(Beginning of WORKING DATA)

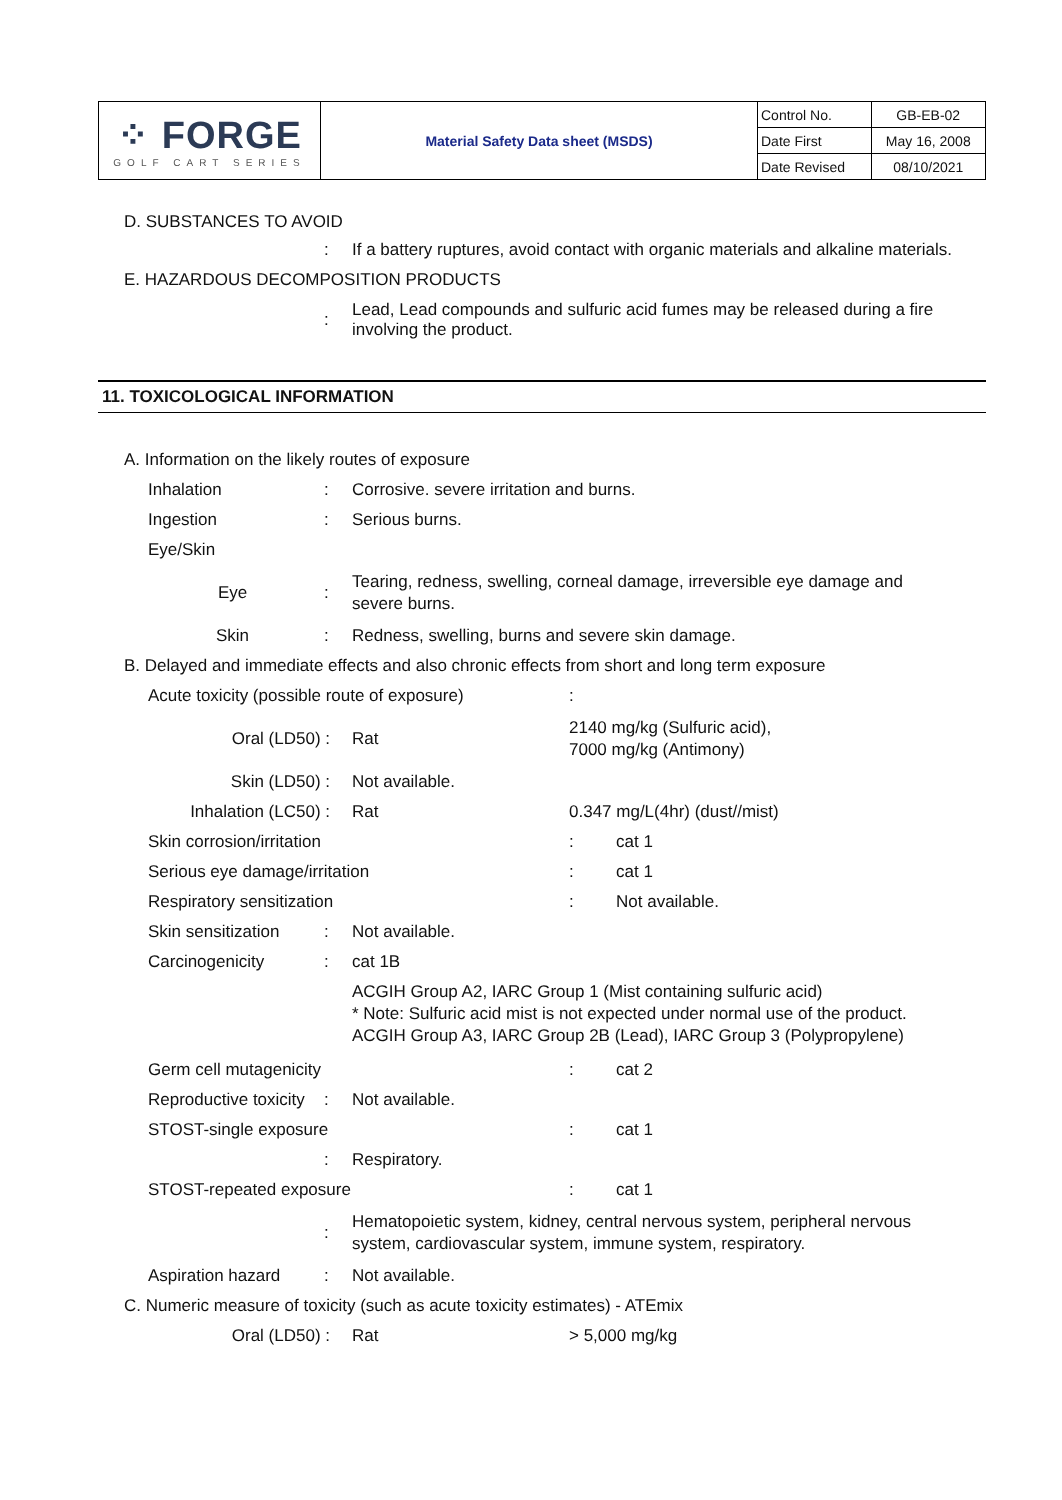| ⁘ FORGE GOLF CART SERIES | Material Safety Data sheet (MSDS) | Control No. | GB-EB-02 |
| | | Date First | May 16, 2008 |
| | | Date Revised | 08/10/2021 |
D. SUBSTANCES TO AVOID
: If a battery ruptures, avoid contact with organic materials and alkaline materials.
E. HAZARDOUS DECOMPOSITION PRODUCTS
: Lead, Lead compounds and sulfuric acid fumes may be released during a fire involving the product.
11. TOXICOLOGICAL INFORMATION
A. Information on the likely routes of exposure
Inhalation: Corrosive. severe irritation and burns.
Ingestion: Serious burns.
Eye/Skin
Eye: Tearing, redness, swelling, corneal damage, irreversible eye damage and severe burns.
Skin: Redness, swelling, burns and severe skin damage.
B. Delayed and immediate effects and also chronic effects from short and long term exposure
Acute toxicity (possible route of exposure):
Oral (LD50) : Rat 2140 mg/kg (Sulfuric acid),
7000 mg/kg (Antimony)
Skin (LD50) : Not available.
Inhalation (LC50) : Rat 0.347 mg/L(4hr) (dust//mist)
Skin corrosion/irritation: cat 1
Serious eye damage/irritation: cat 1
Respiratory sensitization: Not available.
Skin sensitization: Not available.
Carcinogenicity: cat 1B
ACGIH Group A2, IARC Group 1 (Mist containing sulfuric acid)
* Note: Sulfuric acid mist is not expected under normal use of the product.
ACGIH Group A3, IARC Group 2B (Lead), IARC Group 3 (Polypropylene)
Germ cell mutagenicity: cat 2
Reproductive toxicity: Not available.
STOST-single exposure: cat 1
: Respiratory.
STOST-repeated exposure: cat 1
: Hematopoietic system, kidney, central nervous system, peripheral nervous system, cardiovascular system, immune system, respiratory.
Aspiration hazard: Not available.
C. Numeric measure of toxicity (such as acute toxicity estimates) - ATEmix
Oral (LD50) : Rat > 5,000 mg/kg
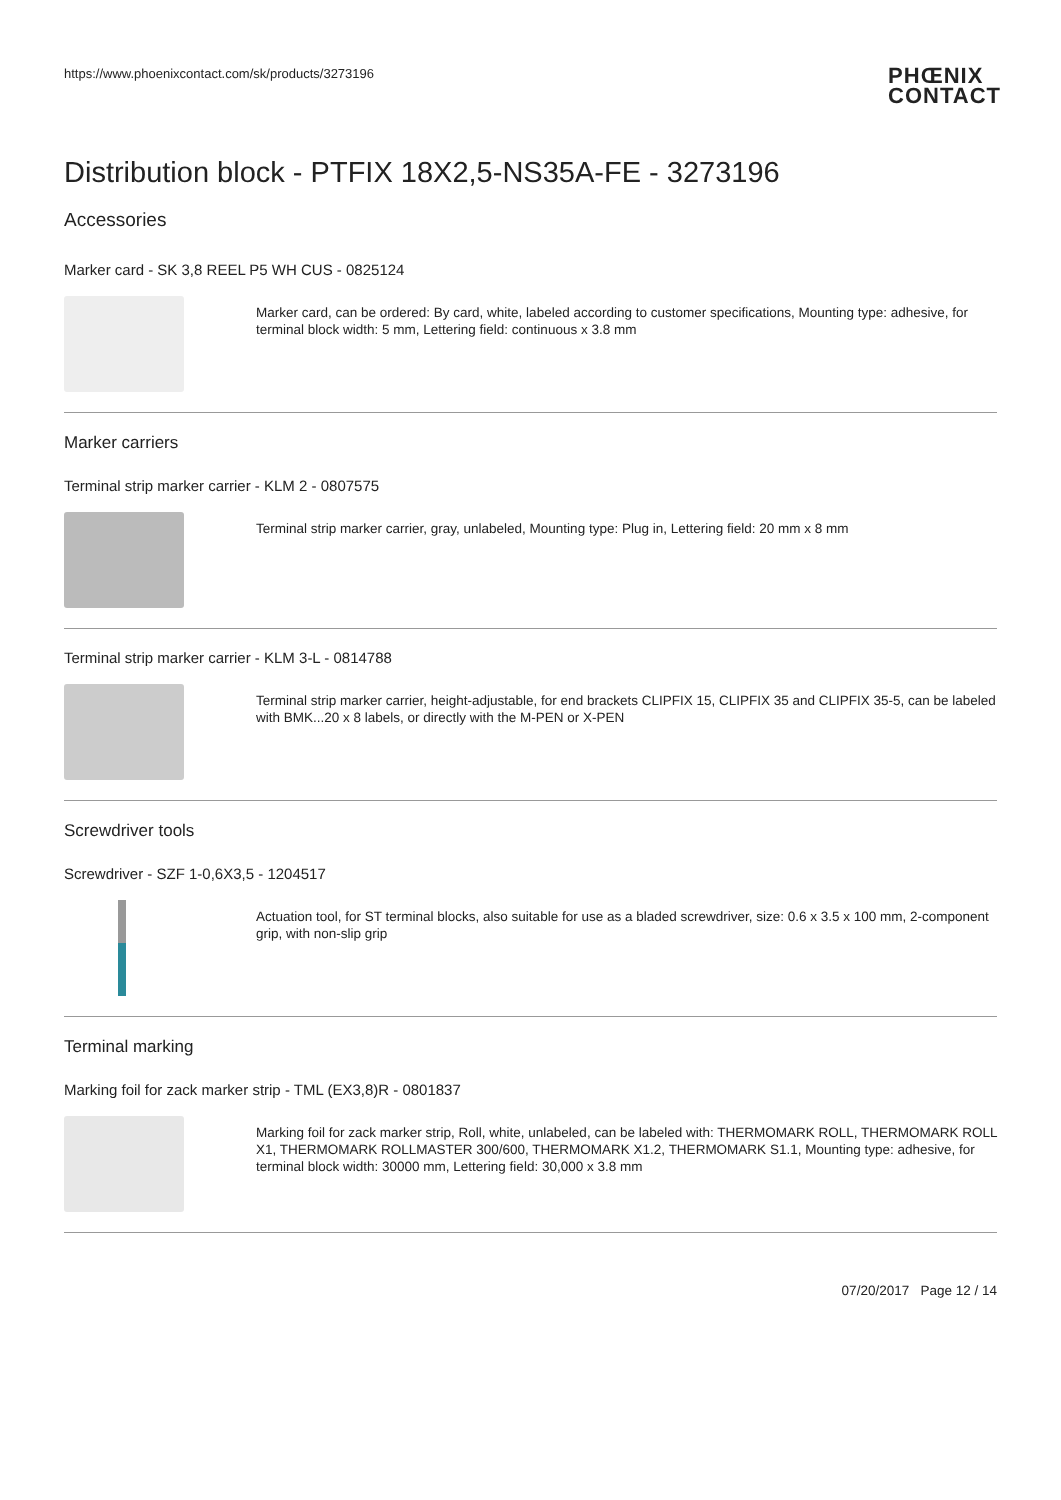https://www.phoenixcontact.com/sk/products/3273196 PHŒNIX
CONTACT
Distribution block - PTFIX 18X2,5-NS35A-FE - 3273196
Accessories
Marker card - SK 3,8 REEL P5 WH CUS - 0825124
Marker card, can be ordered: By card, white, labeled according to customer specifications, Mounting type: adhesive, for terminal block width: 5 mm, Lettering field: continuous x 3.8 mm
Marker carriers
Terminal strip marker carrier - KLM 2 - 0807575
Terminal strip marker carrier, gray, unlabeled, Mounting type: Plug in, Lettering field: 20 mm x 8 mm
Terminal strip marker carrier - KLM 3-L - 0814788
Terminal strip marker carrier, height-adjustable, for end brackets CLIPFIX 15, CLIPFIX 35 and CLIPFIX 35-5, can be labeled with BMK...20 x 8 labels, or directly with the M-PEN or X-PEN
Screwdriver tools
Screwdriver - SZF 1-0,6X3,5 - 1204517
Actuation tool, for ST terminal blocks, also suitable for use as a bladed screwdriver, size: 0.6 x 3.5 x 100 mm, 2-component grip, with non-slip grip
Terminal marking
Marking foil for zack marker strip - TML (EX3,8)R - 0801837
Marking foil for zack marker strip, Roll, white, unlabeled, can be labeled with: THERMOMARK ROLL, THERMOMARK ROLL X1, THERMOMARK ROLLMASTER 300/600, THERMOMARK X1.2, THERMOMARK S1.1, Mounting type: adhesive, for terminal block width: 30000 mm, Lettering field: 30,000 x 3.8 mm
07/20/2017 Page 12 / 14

(End of WORKING DATA)

**PROBLEM TO WORK ON:**
Lines that contain "STOST" are to be copied from the records above.

**ANSWER TO THE PROBLEM:**
STOST-single exposure: cat 1
STOST-repeated exposure: cat 1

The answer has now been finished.